How to complete this task -
Give the lines again exactly as they appear, beginning at the one with "left shoulder: (203, 554)" and ending at the last line of the records.

Data excerpts -
BEGIN

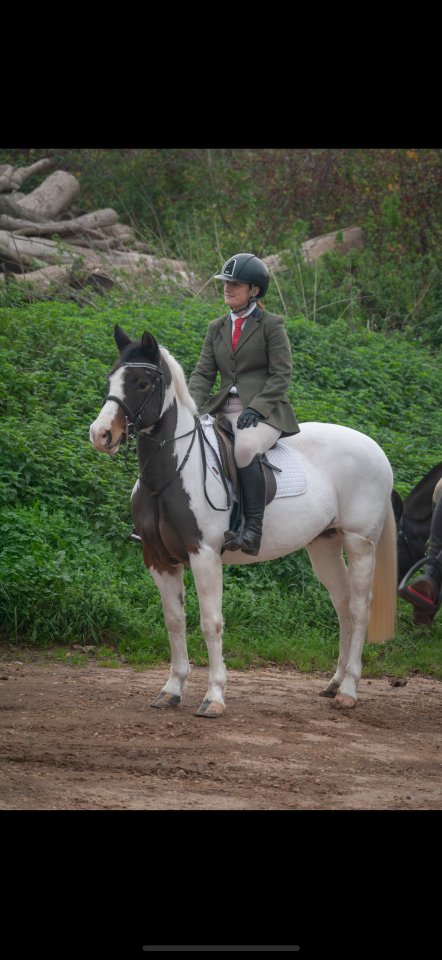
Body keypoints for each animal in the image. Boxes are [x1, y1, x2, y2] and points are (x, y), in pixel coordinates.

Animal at [89, 326, 397, 716]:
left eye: (142, 383)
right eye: (111, 378)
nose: (100, 435)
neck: (168, 476)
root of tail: (375, 447)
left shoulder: (203, 554)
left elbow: (211, 623)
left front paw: (214, 697)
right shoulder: (158, 558)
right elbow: (174, 621)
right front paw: (171, 690)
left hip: (359, 542)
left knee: (358, 608)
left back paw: (349, 690)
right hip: (324, 545)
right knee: (342, 603)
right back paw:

END

Task response -
left shoulder: (203, 554)
left elbow: (211, 623)
left front paw: (214, 697)
right shoulder: (158, 558)
right elbow: (174, 621)
right front paw: (171, 690)
left hip: (359, 542)
left knee: (358, 608)
left back paw: (349, 690)
right hip: (324, 545)
right knee: (342, 603)
right back paw:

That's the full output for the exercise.